» **任务要求**
把所给摘录中的句子“我们先考察边界是平展的情况.”译成英文。

» **所给摘录**
---+---
根据局部逼近定理我们知道, 当 \(\varepsilon_{i}\) 充分小时:

\[\operatorname{supp}\left(J_{\varepsilon_{i}} u_{i}\right) \subset V_{i} \quad,\left\|J_{\varepsilon_{i}} u_{i}-u\right\|_{W^{k, p}}<\frac{\varepsilon}{2^{i+1}} \]

记 \(w=\sum J_{\varepsilon_{i}} u_{i}\). 由于每个紧集 \(K\) 至多和有限个 \(\operatorname{supp}\left(J_{\varepsilon_{i}} u_{i}\right)\) 相交, 因此 \(w \in C^{\infty}(\Omega)\), 由 Minkowski不等式, 我们可以得到:

\[\begin{aligned} \|w-u\|_{k, p, \Omega} & =\left\|\sum_{i=0}^{\infty} J_{\varepsilon_{i}}\left(u \alpha_{i}\right)-\sum_{i=0}^{\infty} u \alpha_{i}\right\|_{k, p, \Omega} \\ & \leqslant \sum_{i=0}^{\infty}\left\|J_{\varepsilon_{i}}\left(u \alpha_{i}\right)-u \alpha_{i}\right\|_{k, p, \Omega} \\ & \leqslant \sum_{i=0}^{\infty} \frac{\varepsilon}{2^{i+1}}=\varepsilon . \end{aligned} \]

因此定理得证.

2.3.3 边界光滑逼近

现在我们要提问,能否找到 \(u \in C^{\infty}(\bar{\Omega})\) 取逼近 \(W^{m, p}\) 中的函数.此时我们就需要对边界提出一些要求.

我们先考察边界是平展的情况.

引理 12. 如果 \(u \in W_{p}^{k}\left(\mathbb{R}_{+}^{n}\right)\), 那么存在 \(u_{j} \in C^{\infty}\left(\overline{\mathbb{R}_{+}^{n}}\right)\), 在 \(W^{k, p}\left(\mathbb{R}_{+}^{n}\right)\) 中 \(u_{j} \longrightarrow u\). 这里, \(\overline{\mathbb{R}_{+}^{n}}=\left\{x \in \mathbb{R}^{n}: x_{n} \geqslant 0\right\}\).
---+---
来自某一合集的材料

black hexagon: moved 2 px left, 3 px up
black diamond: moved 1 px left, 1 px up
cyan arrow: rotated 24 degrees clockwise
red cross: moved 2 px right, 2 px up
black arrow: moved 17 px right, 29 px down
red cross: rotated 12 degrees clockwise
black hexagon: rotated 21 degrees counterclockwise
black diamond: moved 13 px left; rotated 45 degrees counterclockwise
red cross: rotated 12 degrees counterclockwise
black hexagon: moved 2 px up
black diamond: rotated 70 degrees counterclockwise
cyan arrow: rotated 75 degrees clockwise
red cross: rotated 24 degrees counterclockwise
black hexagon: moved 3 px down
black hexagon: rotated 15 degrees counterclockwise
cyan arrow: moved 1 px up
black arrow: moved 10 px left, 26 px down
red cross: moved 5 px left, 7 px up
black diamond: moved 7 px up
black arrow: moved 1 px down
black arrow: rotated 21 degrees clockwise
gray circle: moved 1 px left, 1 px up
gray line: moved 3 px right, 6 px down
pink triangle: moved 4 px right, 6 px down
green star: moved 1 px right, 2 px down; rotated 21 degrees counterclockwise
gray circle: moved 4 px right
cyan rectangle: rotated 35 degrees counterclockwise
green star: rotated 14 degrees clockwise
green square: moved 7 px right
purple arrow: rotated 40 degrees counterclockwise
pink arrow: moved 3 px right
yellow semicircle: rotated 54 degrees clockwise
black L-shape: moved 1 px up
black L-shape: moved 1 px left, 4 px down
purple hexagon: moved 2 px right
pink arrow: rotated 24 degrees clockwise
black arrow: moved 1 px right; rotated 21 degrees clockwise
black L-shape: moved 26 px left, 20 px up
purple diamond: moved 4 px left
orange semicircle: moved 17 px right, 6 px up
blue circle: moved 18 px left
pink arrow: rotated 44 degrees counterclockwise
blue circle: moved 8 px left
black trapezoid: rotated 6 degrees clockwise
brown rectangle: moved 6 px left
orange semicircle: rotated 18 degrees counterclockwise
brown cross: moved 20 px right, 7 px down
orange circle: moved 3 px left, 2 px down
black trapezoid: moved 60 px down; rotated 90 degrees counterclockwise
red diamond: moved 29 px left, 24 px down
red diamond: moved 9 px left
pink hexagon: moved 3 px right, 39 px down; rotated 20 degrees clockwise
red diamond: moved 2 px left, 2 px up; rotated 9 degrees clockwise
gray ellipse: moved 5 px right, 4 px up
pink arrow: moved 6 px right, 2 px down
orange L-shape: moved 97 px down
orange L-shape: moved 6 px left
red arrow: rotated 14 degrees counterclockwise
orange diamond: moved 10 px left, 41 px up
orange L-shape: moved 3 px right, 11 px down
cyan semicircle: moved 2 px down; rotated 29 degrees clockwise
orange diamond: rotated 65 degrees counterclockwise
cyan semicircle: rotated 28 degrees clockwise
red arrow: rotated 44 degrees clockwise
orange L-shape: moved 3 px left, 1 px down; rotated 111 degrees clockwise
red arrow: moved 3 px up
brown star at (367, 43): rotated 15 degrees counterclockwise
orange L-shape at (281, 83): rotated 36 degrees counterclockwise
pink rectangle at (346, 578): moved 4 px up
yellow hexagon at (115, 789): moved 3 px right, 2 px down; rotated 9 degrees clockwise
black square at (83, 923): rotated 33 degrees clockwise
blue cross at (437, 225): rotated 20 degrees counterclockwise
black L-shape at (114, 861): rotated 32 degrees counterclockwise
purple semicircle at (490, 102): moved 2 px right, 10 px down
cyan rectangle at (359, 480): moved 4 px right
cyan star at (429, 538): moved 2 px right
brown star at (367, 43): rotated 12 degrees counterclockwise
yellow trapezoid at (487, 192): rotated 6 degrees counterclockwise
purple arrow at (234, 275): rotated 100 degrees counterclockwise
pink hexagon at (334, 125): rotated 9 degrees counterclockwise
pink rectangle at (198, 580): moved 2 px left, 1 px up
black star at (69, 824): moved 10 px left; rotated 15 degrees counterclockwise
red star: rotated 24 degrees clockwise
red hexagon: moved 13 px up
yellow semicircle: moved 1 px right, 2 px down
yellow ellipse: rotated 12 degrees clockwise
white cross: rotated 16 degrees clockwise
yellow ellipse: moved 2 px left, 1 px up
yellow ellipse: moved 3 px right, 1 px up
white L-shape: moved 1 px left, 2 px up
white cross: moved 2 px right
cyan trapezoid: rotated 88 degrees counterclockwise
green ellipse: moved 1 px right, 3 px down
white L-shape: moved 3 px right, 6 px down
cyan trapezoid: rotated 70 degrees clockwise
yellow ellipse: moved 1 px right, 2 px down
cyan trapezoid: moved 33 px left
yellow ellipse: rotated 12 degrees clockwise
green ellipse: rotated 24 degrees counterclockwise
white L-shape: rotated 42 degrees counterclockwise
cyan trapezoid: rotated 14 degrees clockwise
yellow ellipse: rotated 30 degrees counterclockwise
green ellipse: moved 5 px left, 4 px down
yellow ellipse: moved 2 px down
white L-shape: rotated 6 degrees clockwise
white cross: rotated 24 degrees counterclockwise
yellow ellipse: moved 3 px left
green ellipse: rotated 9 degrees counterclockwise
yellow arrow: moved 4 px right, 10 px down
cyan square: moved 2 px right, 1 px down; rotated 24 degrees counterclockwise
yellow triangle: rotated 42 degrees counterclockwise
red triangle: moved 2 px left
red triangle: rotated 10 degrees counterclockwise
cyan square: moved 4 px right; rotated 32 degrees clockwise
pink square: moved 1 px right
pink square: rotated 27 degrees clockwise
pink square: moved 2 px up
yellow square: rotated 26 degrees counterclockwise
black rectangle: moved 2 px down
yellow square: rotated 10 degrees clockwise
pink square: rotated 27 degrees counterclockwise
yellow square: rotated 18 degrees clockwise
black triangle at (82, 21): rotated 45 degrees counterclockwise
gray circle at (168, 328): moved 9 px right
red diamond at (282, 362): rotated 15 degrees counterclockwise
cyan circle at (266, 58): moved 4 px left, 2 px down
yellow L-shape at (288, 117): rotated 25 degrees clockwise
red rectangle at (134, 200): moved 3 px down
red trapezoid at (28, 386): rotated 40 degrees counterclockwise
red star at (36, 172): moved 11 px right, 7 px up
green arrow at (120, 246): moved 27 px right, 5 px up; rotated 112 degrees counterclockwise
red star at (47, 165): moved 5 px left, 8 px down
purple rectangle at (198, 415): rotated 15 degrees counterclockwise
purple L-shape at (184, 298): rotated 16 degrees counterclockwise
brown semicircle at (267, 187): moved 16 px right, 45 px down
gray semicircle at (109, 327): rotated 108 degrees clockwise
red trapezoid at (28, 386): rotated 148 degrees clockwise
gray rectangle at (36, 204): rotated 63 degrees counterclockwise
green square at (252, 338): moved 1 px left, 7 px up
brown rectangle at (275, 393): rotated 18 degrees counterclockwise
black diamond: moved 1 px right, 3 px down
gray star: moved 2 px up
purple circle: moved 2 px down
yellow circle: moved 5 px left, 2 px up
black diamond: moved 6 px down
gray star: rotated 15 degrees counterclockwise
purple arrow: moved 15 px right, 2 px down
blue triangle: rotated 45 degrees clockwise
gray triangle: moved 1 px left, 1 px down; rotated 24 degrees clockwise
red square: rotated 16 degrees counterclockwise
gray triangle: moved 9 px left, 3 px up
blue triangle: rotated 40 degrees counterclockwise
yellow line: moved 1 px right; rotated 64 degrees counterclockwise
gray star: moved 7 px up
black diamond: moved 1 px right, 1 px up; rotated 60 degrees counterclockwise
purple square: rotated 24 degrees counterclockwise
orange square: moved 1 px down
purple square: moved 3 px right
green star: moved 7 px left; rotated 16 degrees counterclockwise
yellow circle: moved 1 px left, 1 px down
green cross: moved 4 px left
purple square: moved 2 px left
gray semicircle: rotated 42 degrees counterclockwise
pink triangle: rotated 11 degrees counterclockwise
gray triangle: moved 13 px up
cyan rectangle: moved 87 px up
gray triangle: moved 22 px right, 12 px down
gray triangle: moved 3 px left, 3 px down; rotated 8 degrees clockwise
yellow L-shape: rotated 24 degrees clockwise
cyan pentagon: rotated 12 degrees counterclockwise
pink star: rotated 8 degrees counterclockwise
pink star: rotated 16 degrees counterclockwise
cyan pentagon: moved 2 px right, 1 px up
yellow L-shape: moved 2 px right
---+---
» **最终答案**
We first consider the case where the boundary is flat.